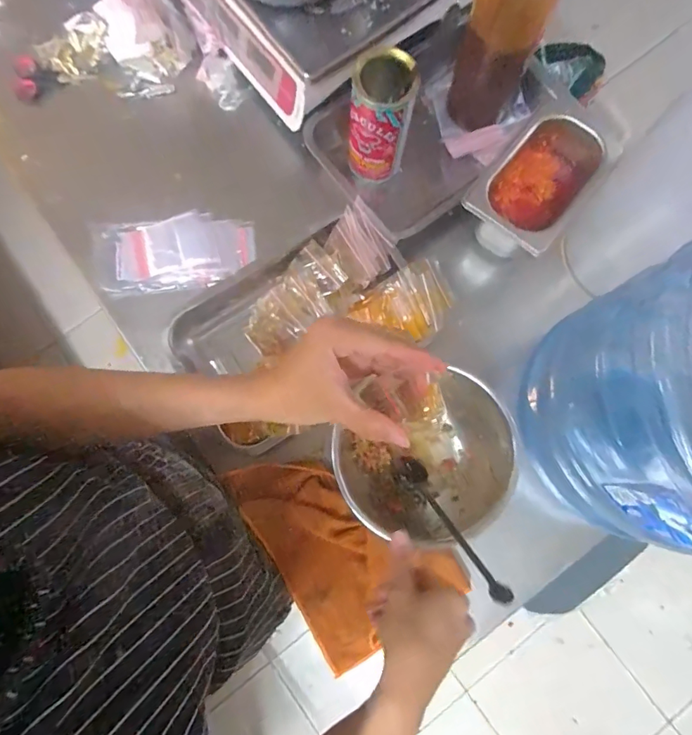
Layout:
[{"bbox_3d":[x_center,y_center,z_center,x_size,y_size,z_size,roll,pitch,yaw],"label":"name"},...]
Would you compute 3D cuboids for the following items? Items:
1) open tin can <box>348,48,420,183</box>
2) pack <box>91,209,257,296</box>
[{"bbox_3d":[0.042,-0.294,0.538,0.069,0.135,0.067,0,79,1],"label":"open tin can"},{"bbox_3d":[-0.234,-0.152,0.599,0.219,0.025,0.100,-4,79,1],"label":"pack"}]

======

Exercise description: Without including any pictures, print each record exactly.

Response below:
Layout:
[{"bbox_3d":[x_center,y_center,z_center,x_size,y_size,z_size,roll,pitch,yaw],"label":"name"},...]
Would you compute 3D cuboids for the following items? Items:
1) open tin can <box>348,48,420,183</box>
2) pack <box>91,209,257,296</box>
[{"bbox_3d":[0.042,-0.294,0.538,0.069,0.135,0.067,0,79,1],"label":"open tin can"},{"bbox_3d":[-0.234,-0.152,0.599,0.219,0.025,0.100,-4,79,1],"label":"pack"}]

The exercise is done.